CUDA fat binaries can be analyzed with the cuobjdump tool provided in the CUDA toolkit . For example to extract PTX code, assuming a CUDA fat binary named extracted_main.0:

cuobjdump --dump-ptx extracted_main.0

The CUDA fat binaries also contain Nvidia SASS, which is generated for a specific GPU architecture, as opposed to PTX which is generic. And it can be extracted as follows:

cuobjdump -sass extraced_main.0

Note that by default this will generate SASS for sm_50, the default DPC++ sm version.
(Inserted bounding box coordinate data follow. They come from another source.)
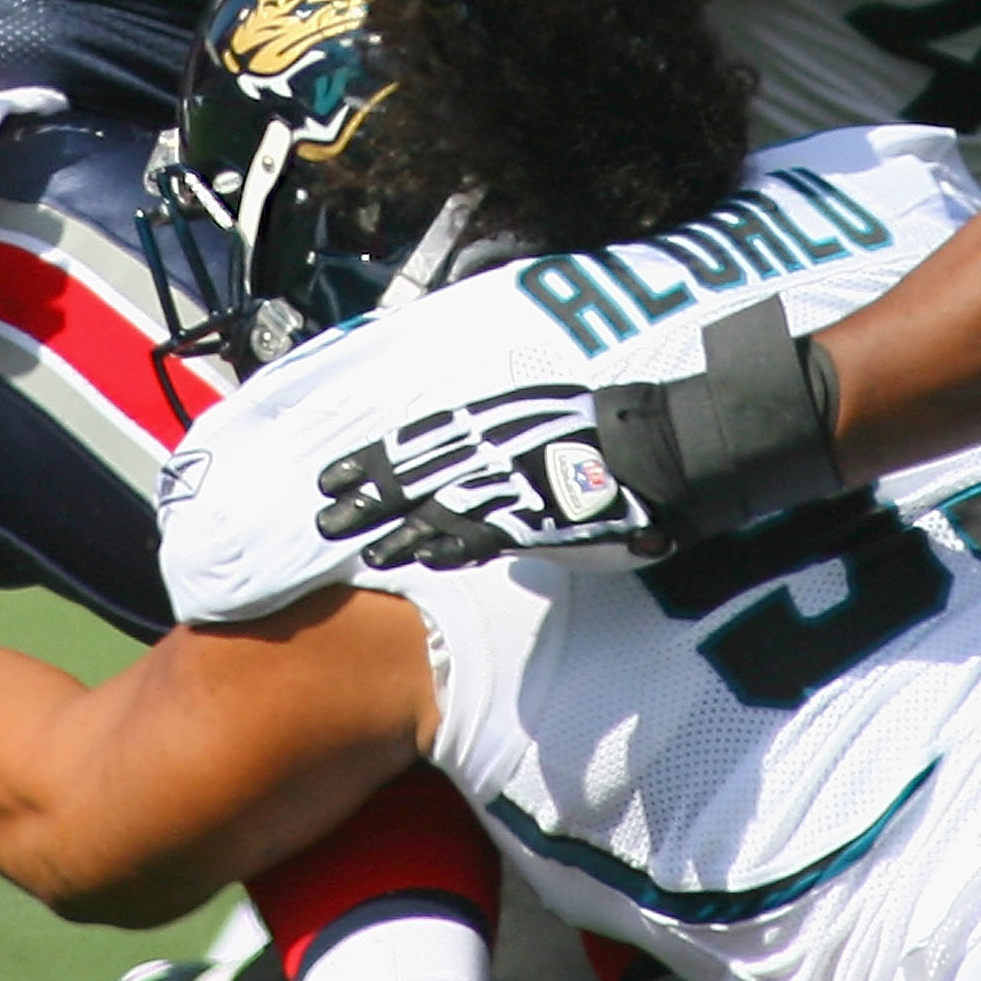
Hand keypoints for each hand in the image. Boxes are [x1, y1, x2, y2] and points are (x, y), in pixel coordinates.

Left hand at [315, 384, 663, 569]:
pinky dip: (451, 546)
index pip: (416, 439)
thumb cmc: (603, 433)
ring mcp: (513, 482)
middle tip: (325, 514)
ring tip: (361, 549)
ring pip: (440, 507)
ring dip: (398, 530)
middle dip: (368, 495)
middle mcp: (492, 446)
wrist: (655, 448)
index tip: (333, 475)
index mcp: (491, 420)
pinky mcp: (539, 518)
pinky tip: (421, 559)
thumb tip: (468, 469)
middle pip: (415, 472)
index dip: (372, 460)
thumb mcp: (536, 422)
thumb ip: (496, 446)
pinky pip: (485, 534)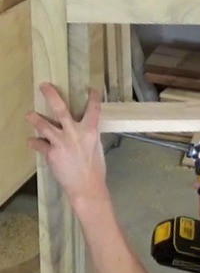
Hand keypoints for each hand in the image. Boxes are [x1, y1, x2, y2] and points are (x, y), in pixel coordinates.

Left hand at [26, 83, 106, 208]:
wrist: (86, 186)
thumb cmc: (95, 168)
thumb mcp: (96, 147)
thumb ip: (88, 135)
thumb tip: (83, 129)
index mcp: (91, 131)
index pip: (94, 109)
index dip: (94, 97)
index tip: (92, 89)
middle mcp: (75, 133)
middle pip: (61, 109)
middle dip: (52, 95)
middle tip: (44, 85)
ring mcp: (61, 142)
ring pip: (43, 125)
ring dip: (35, 119)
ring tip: (29, 115)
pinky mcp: (51, 153)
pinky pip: (39, 144)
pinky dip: (36, 143)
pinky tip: (32, 142)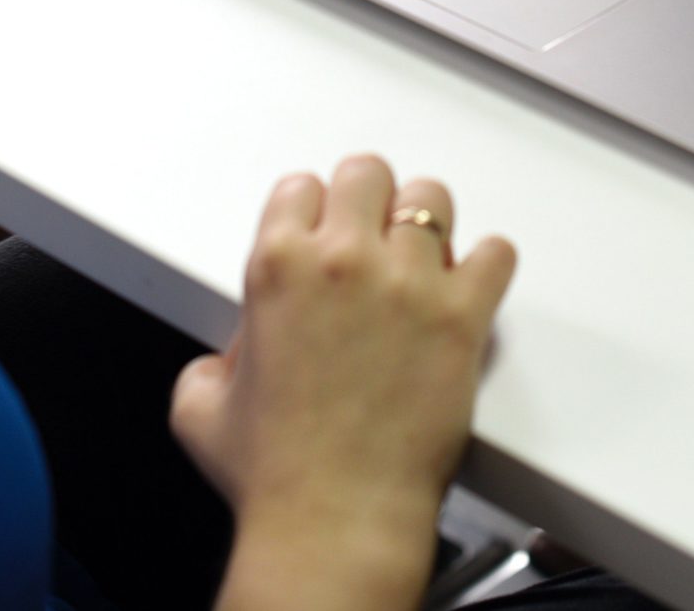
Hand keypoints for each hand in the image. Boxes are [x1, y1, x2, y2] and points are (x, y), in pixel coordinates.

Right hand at [175, 157, 517, 610]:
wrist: (334, 521)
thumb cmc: (274, 474)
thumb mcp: (199, 406)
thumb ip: (214, 359)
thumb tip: (238, 355)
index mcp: (276, 268)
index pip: (300, 187)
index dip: (311, 212)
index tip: (322, 232)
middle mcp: (342, 261)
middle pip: (368, 173)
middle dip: (368, 202)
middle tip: (372, 236)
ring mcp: (407, 284)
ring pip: (431, 199)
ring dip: (426, 226)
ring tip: (423, 259)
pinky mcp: (461, 317)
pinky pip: (494, 253)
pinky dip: (486, 264)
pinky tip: (470, 285)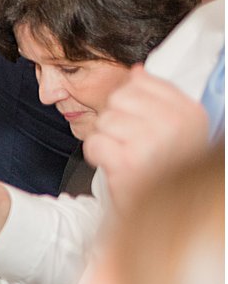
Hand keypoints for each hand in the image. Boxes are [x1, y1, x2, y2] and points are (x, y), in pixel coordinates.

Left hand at [83, 66, 209, 208]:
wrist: (165, 213)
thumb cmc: (165, 170)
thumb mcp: (175, 129)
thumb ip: (156, 97)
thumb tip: (136, 71)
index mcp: (189, 112)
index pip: (141, 82)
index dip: (128, 102)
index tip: (136, 122)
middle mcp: (174, 124)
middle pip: (118, 98)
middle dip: (114, 120)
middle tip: (127, 142)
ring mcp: (152, 142)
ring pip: (104, 120)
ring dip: (106, 139)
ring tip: (123, 156)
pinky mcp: (128, 162)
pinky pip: (95, 142)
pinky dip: (97, 155)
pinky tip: (113, 166)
If you want to generate SASS for sm_XX you must compile the original object code using -Xsycl-target-backend --cuda-gpu-arch=sm_XX.

HIP fat binaries¶

HIP fat binaries are generated by clang and so the data inside can be extracted by clang tools, for example assuming an AMD fat binary named extracted_main.0, containing gfx908 code, the extraction command would be:

# Extract specific device code from the bundle
$ ./bin/clang-offload-bundler --unbundle --type=o --targets=hipv4-amdgcn-amd-amdhsa--gfx908 --input=extracted_main.0 --output=device_main

This will extract the device code into device_main, and it can then be disassembled with llvm-objdump as follows:

# Disassemble device code
$ ./bin/llvm-objdump -d device_main

The offload bundler step requires specifying the correct target to unbundle, this can be found by looking into the bundle file, it is a binary but the targets are in it as plain text, for example, using the same files as in the previous example:

$ strings extracted_main.0 | head -n 3
__CLANG_OFFLOAD_BUNDLE__
host-x86_64-unknown-linux
hipv4-amdgcn-amd-amdhsa--gfx908

In that case two binaries are present in the bundle and the --targets flag of the offload bundler to take either one of these triples.